▶ **Supplied text**:
Sunday, September 24, 2006

A Conversation with Tony Conrad

Delving into any recording that bears the mark of the seminal avant-garde label Table of the Elements requires a deeper level of listening than the average pop, jazz or modern classical record. The label’s catalogue is a celebration of experimentation and minimalism, but not by the standards of Philip Glass or Steve Reich’s sense of narcotic repetition. Rather, each release is an exploration of the imperfections of a single sound grinding into infinity, and the uncharted dimensions contained within each anomaly in tone and texture. Everyone from John Cale to John Fahey to Captain Beefheart have found a home for the most unorthodox chapters of their careers under TotE’s wings — chapters considered too far out by most labels’ standards.

Much of TotE’s history is rooted in its work as an archival label, documenting lesser-known enclaves of the downtown, Manhattan art rock scene of the 1960s and beyond. In exploring the periphery surrounding drone rock icons the Velvet Underground, label owner Jeff Hunt discovered violinist and filmmaker Tony Conrad.

▶ **Task set**:
1. From the Tony Conrad piece, reproduce the passage starting with "A Conversation with" and going on through "most labels’ standards.", swapping "seminal" for "influential".
2. According to the Tony Conrad piece, why do Table of the Elements recordings call for a deeper level of listening than the average pop, jazz or modern classical record?

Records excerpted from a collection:

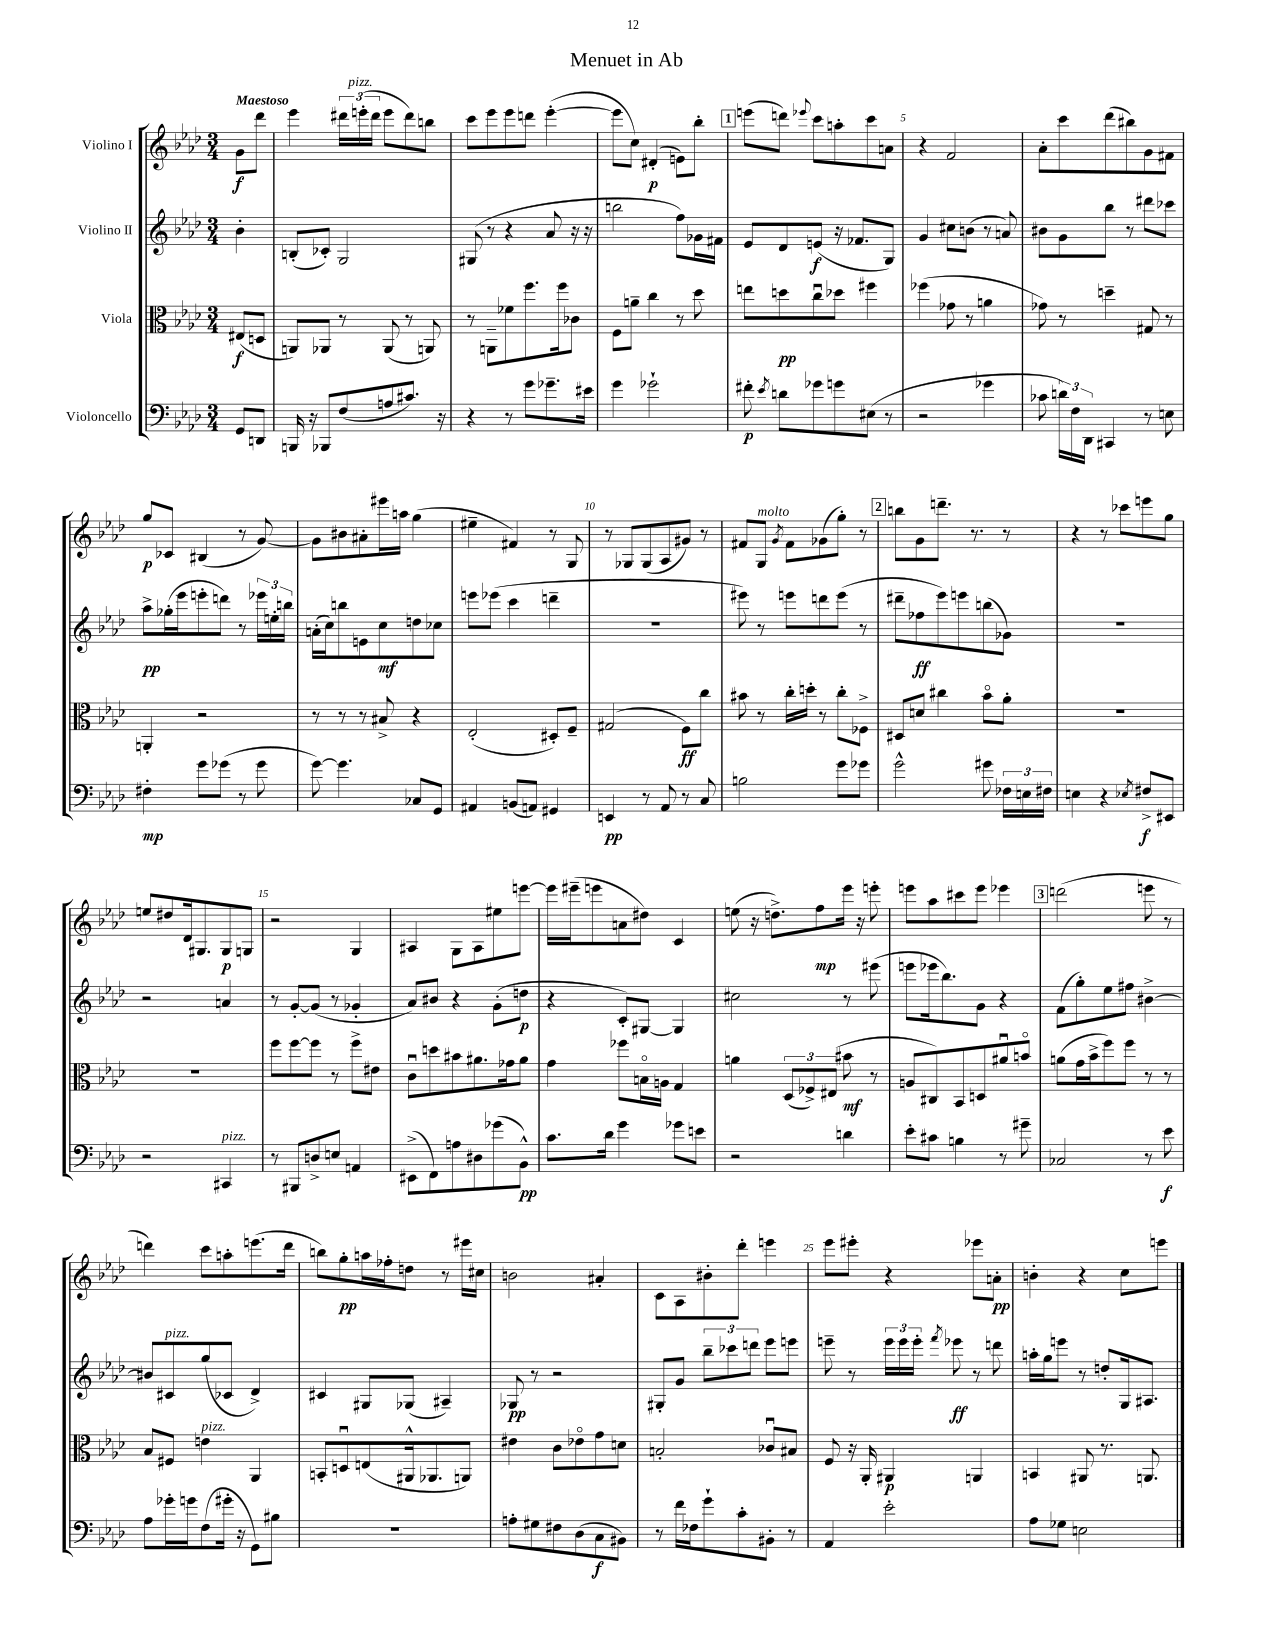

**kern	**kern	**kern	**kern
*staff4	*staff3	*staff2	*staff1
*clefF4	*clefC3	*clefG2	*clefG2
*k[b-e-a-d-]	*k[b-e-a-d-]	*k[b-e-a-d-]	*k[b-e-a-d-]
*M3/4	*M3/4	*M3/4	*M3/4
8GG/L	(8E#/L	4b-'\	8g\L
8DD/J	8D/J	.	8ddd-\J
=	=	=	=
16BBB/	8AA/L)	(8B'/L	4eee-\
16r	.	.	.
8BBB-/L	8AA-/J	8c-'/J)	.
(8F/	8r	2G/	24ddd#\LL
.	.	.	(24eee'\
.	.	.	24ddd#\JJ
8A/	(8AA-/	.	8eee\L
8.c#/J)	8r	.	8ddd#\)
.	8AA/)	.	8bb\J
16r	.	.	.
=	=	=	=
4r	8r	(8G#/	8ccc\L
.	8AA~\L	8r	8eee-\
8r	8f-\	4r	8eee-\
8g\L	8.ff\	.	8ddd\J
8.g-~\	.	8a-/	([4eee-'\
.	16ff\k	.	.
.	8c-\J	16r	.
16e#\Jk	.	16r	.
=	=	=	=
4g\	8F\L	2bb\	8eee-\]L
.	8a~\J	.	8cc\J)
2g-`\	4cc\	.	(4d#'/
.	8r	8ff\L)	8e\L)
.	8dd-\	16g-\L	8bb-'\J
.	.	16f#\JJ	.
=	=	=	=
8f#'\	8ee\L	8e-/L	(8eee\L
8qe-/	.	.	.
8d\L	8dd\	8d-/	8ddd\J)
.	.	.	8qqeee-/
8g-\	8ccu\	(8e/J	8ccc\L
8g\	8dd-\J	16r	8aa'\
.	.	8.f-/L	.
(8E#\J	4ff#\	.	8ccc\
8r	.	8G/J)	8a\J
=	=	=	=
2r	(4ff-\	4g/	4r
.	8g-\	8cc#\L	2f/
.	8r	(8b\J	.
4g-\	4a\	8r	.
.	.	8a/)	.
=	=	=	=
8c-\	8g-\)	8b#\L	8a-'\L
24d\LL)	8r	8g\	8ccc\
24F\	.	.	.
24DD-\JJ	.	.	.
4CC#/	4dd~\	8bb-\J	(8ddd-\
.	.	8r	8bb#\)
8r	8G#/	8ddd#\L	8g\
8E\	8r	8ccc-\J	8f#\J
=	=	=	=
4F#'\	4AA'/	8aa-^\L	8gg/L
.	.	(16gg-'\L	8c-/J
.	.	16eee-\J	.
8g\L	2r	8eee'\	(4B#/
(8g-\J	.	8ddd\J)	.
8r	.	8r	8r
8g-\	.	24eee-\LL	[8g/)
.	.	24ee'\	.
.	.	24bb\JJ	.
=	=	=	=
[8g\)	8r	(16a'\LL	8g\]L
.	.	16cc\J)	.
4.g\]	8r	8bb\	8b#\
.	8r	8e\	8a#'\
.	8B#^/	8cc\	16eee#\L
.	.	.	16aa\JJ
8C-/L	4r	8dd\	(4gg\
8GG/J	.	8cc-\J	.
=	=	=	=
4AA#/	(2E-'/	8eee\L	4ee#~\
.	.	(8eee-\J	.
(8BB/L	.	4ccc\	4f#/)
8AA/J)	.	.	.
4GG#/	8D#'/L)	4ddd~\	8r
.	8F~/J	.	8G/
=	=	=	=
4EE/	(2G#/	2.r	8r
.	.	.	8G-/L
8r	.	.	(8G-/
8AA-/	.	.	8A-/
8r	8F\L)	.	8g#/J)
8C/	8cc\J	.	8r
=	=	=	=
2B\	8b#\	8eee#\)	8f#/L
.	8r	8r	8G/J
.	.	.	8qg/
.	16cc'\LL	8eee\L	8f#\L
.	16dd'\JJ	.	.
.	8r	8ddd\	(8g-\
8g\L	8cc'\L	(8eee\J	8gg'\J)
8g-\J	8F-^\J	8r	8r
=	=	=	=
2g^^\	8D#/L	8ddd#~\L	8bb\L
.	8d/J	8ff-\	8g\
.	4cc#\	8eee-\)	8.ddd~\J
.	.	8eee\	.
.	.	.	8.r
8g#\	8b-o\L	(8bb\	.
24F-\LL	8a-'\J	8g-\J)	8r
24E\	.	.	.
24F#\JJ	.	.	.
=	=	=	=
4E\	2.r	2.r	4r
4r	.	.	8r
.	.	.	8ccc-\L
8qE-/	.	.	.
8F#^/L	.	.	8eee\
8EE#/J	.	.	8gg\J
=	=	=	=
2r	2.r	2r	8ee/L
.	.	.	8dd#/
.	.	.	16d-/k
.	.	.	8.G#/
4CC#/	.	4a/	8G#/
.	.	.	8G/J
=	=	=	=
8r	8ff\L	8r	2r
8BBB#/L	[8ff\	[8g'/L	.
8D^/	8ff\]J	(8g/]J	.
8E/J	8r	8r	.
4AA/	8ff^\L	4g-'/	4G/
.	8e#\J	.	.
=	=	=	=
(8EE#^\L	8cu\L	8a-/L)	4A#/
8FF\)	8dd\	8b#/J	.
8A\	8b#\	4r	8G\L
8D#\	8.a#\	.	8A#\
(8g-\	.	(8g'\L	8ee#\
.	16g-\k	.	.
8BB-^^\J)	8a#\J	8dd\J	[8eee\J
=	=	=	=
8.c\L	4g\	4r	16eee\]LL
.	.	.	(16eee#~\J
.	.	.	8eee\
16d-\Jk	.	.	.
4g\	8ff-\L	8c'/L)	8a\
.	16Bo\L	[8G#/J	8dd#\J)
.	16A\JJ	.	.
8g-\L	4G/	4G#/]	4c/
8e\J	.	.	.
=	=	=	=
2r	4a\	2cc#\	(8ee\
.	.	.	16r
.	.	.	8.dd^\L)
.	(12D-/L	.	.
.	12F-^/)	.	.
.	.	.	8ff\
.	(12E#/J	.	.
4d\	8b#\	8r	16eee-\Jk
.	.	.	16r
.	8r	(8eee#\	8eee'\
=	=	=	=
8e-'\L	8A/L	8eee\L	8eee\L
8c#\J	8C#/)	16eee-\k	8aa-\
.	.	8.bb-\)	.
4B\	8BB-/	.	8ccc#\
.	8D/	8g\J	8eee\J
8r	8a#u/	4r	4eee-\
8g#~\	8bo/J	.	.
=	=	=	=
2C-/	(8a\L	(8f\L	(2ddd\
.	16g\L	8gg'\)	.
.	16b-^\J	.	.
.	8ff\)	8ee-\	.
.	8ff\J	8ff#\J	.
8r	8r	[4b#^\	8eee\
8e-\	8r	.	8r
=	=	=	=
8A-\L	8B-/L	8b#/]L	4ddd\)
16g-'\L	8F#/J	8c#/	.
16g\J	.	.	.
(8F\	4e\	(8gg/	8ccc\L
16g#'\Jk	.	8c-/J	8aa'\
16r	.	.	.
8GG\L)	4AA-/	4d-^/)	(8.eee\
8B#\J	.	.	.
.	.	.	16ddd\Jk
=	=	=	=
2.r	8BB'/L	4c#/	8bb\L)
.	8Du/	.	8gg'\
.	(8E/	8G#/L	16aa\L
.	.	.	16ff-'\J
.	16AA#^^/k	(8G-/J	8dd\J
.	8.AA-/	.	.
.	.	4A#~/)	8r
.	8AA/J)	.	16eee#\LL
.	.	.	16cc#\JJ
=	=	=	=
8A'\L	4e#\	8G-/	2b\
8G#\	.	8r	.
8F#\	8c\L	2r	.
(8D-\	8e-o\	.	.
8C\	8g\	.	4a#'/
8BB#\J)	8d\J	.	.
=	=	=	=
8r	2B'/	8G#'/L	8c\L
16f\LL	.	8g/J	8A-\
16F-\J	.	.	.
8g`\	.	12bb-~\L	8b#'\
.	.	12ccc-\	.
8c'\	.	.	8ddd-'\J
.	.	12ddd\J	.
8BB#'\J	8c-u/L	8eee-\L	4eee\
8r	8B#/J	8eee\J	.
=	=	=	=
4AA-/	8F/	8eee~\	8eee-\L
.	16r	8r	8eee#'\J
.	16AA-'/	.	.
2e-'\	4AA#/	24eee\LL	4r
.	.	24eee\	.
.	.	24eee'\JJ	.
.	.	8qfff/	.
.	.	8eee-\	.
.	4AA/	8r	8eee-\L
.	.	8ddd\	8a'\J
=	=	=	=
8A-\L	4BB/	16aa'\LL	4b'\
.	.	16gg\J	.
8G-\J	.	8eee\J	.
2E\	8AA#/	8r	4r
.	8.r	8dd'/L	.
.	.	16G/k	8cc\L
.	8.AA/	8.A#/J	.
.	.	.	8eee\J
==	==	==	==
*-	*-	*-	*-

▶ **Task-by-task answers**:
1.
A Conversation with Tony Conrad

Delving into any recording that bears the mark of the influential avant-garde label Table of the Elements requires a deeper level of listening than the average pop, jazz or modern classical record. The label’s catalogue is a celebration of experimentation and minimalism, but not by the standards of Philip Glass or Steve Reich’s sense of narcotic repetition. Rather, each release is an exploration of the imperfections of a single sound grinding into infinity, and the uncharted dimensions contained within each anomaly in tone and texture. Everyone from John Cale to John Fahey to Captain Beefheart have found a home for the most unorthodox chapters of their careers under TotE’s wings — chapters considered too far out by most labels’ standards.

2. The label's catalogue celebrates experimentation and minimalism. Each release explores the imperfections of a single sound grinding into infinity, along with the uncharted dimensions within each anomaly in tone and texture.